Am 30.04.2014 19:13, schrieb Vinzent Steinberg:
> Python does not support running threads in parallel because of the GIL.
Not quite so - there's actually threading modules in Python.
The GIL does not prevent multithreading per se, it just prevents
parallel bytecode execution. For programs like SymPy which are
bytecode-heavy, this means that you don't gain performance (but there
can be improved program structure for some kinds of tasks).
Now the GIL isn't present in all Python implementations.
ipython and parallelpython were mentioned elsewhere, and I believe that
Stackless Python doesn't have it either.
Also, Python does come with multithreading facilities in the standard
library, and I doubt that they would be there if the GIL were really the
end-all of any hope of having multithreading in Python.
> It
> can only run processes in parallel, which adds a large overhead, because
> memory cannot be shared.
Read-only data should be sharable.
Though I guess that the extremely dynamic nature of Python makes it hard
for the interpreter to identify read-only data, so everything ever
shared across threads would undergo frequent locking and unlocking
operations.
I'm only guessing here though.
> This means that all data shared between processes
> has to be serialized (usually using pickle).

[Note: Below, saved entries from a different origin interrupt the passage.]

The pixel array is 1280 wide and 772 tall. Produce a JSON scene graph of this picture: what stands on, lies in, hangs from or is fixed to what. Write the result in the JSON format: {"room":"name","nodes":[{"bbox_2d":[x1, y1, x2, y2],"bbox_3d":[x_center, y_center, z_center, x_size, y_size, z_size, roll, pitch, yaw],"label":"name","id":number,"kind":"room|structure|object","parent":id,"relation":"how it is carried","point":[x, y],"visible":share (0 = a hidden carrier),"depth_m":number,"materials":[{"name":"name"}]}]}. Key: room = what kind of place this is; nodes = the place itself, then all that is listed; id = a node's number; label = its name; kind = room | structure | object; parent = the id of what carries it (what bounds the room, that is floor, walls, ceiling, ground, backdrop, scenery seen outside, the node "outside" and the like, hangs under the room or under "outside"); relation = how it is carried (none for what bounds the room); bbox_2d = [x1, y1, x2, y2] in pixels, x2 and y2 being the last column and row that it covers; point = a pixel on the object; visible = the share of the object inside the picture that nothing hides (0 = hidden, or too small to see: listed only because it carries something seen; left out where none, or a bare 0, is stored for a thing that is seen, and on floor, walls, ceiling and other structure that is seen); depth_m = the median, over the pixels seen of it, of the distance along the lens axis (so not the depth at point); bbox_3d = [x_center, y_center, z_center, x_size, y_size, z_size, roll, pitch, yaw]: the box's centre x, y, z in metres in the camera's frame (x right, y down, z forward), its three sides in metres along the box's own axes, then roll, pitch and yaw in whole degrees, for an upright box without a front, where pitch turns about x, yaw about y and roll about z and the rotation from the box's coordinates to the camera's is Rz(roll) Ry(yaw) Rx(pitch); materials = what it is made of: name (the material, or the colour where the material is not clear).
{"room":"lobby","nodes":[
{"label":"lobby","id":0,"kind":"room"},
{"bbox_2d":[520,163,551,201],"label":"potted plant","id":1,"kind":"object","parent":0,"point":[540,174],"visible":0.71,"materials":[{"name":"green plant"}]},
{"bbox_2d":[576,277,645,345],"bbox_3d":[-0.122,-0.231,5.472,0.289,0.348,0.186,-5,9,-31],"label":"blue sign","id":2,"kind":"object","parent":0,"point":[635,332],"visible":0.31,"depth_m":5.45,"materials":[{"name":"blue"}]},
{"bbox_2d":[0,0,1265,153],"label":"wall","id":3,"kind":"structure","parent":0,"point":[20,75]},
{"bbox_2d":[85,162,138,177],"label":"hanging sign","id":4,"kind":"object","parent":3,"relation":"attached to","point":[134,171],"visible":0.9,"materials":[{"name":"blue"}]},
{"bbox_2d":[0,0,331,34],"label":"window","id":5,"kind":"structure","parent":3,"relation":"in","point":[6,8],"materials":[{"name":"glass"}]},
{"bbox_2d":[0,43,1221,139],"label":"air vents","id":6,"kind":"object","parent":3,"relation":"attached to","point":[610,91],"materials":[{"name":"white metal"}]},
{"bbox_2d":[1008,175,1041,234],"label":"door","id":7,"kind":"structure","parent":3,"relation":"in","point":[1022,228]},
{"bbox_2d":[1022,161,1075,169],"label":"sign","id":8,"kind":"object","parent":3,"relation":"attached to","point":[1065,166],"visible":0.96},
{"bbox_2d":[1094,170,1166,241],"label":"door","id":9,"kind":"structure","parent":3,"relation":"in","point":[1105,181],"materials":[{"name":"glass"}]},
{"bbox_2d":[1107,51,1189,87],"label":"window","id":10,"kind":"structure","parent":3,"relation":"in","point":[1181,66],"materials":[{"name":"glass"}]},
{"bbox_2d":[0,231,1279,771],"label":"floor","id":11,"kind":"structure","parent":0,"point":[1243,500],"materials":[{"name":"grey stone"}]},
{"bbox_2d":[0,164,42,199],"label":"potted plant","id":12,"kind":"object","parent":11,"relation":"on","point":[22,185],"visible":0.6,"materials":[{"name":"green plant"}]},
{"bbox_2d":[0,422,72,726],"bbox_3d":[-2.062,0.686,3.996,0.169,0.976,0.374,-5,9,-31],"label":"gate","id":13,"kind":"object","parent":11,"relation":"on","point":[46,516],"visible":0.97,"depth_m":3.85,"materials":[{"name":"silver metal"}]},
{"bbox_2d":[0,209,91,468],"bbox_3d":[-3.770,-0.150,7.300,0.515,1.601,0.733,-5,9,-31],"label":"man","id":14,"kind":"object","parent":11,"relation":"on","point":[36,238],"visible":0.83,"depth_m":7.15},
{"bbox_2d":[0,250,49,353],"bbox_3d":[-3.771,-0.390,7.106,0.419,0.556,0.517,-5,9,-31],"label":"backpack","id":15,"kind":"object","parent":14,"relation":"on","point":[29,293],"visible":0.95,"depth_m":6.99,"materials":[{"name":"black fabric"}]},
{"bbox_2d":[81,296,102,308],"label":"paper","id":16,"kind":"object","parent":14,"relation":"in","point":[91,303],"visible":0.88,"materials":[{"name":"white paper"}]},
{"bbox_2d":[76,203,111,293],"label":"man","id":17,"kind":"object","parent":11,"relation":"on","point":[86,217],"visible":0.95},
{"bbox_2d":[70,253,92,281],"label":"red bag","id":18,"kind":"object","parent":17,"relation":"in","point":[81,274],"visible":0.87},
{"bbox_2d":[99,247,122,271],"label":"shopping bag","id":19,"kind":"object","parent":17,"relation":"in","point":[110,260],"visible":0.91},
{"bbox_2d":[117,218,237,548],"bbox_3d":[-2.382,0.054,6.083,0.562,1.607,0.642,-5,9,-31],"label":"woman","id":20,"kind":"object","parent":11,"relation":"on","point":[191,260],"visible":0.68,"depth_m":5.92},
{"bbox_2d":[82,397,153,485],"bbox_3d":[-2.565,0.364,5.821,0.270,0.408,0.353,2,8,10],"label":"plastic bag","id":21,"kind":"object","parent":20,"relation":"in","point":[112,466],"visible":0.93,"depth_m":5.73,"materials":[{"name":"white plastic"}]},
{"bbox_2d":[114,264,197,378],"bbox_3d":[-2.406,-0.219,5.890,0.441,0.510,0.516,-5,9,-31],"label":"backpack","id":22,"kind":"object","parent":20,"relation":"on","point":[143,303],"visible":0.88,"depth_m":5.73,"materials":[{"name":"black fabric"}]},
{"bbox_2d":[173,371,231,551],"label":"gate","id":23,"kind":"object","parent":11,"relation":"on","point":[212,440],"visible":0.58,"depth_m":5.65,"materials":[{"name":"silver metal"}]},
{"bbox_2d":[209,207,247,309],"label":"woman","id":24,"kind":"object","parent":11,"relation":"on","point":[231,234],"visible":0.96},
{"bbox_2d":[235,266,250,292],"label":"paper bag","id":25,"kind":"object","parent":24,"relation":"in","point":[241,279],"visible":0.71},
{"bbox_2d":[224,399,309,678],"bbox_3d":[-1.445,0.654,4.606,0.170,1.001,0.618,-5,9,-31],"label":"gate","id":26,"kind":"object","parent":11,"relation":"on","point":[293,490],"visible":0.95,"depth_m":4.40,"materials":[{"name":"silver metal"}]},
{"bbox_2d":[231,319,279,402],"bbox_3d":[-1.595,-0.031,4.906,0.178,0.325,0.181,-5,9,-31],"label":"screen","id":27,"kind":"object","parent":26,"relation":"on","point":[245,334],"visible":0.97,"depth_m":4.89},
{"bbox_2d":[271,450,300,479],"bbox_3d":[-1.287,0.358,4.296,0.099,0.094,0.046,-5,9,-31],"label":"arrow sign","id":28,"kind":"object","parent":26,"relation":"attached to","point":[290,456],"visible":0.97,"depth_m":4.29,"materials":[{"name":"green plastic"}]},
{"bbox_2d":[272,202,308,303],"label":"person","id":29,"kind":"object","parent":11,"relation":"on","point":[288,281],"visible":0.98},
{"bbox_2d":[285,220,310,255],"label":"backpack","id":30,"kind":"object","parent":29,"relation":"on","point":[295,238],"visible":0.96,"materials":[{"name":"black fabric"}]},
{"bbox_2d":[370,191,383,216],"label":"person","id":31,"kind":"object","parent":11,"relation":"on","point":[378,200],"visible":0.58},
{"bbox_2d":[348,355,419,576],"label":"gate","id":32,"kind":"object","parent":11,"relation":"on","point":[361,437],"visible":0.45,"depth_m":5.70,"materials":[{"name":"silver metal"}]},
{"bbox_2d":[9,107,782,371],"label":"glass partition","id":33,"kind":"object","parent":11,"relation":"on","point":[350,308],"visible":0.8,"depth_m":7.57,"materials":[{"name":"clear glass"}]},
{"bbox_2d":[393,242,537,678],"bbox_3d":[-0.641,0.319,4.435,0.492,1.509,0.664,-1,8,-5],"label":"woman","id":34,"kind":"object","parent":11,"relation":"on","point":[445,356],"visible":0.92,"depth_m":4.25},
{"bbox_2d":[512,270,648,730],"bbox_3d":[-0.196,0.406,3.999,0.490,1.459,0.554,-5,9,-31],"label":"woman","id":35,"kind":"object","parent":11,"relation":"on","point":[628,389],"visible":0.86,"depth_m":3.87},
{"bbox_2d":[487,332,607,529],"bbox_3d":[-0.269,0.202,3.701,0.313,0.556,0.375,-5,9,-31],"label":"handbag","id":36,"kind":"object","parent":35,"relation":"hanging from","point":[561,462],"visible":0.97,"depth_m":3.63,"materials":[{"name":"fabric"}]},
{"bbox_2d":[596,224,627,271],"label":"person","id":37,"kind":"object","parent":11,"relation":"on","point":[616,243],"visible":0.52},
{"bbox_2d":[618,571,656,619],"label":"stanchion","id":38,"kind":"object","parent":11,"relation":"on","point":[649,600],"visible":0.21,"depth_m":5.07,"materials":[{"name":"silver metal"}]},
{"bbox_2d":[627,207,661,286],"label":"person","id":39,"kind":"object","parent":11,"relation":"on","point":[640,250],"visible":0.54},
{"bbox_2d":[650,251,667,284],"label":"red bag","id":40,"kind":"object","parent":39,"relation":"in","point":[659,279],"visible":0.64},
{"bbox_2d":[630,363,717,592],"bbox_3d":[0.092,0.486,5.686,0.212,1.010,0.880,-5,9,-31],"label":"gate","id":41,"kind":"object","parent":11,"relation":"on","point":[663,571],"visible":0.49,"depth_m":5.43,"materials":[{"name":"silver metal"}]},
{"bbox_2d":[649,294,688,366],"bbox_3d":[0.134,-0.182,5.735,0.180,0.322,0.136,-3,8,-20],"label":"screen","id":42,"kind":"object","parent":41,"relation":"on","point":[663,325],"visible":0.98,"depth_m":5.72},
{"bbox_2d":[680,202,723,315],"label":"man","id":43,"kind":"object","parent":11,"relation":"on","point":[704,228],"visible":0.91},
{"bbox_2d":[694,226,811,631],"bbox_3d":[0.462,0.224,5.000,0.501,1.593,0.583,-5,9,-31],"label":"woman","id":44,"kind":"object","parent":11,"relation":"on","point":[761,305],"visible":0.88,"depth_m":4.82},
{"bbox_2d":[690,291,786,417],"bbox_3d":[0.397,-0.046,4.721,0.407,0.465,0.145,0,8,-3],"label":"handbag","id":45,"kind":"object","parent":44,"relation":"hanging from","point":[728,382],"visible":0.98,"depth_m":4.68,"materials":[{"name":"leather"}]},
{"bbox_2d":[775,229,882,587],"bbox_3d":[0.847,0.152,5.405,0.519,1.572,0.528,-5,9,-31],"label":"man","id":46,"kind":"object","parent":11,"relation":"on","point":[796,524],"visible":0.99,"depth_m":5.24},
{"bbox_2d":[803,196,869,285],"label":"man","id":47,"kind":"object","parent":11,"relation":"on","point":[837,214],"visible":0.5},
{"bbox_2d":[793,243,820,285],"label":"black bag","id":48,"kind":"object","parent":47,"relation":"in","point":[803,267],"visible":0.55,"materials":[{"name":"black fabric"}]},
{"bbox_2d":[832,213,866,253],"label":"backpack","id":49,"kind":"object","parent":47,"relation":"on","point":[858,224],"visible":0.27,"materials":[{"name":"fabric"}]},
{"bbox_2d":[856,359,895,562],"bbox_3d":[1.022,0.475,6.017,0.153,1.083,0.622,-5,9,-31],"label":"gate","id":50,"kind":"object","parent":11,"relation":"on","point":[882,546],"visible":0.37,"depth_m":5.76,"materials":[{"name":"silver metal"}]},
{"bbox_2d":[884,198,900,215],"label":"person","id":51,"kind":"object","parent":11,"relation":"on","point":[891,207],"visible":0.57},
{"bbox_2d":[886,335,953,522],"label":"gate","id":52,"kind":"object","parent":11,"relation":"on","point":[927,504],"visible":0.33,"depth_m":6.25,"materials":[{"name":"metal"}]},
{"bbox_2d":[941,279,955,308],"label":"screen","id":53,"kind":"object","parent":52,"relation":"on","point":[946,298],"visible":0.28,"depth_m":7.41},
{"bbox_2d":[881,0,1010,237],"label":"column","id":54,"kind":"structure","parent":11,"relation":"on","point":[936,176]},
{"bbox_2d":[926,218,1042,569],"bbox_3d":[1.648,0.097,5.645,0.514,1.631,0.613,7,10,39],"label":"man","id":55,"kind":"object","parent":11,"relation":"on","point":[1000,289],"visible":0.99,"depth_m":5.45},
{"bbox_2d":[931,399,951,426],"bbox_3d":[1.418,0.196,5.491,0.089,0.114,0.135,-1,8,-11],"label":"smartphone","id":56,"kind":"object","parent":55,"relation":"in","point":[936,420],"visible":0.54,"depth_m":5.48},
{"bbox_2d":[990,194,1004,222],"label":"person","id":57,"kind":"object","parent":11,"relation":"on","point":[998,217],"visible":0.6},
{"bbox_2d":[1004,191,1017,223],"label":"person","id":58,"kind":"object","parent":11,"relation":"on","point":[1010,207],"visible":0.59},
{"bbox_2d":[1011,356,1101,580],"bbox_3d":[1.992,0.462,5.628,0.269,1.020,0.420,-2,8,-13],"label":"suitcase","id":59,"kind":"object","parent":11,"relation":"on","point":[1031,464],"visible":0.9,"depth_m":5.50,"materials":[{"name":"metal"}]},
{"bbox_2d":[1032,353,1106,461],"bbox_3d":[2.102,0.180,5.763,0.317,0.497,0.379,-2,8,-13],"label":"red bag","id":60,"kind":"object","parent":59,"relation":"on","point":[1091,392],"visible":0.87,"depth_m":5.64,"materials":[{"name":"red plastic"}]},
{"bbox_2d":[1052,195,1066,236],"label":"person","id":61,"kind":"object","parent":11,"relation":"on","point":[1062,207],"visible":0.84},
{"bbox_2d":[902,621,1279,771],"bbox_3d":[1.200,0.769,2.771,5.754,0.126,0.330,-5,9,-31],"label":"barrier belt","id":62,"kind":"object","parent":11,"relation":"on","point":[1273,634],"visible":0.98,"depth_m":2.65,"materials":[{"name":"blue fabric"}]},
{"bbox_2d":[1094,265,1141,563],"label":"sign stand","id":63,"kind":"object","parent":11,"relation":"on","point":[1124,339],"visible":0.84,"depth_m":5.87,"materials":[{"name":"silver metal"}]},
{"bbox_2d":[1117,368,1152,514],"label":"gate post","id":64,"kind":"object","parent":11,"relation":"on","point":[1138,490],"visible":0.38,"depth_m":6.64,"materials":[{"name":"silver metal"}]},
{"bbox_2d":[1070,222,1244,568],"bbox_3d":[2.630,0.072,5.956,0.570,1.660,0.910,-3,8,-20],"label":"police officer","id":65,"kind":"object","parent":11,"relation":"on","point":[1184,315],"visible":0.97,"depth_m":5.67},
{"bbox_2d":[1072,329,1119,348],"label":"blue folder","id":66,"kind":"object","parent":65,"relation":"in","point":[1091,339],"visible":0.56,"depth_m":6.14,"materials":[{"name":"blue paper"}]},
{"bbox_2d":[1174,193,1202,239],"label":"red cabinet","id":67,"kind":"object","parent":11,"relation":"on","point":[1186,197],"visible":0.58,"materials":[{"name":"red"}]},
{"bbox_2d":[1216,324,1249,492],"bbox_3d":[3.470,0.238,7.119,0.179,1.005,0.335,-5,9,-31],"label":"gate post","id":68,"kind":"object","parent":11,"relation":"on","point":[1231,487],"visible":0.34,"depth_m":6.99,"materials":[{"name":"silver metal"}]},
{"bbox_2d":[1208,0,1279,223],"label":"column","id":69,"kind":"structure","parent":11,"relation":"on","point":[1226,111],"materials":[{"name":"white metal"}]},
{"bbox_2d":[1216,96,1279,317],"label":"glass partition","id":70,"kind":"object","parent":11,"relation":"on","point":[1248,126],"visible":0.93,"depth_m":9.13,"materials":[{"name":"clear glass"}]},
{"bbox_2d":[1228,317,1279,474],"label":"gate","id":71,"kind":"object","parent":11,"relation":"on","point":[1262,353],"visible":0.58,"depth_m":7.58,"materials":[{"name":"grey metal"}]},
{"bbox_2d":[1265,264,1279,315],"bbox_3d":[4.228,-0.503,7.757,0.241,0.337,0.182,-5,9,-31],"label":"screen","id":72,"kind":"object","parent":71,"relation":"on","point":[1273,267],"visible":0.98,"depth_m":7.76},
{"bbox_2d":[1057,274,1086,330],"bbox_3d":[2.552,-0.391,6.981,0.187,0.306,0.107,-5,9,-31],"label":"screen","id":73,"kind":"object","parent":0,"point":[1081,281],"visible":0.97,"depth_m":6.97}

For really slow algorithms that can take hours to complete (Risch etc.),
even that may pay off.
SymPy's data structures aren't very large, the pickling overhead would
be negligible for slow algorithms.
The larger problem would be to find out how reliable operation is
possible. I have little knowledge of how the various Python
implementations differ wrt. parallel execution; we might find that we
can't easily make SymPy work reliably on all relevant platforms. We
might also find that it's too much effort to get a parallel and a
sequential version of an algorithm to work equivalently, and keep them
that way while SymPy undergoes improvements and changes.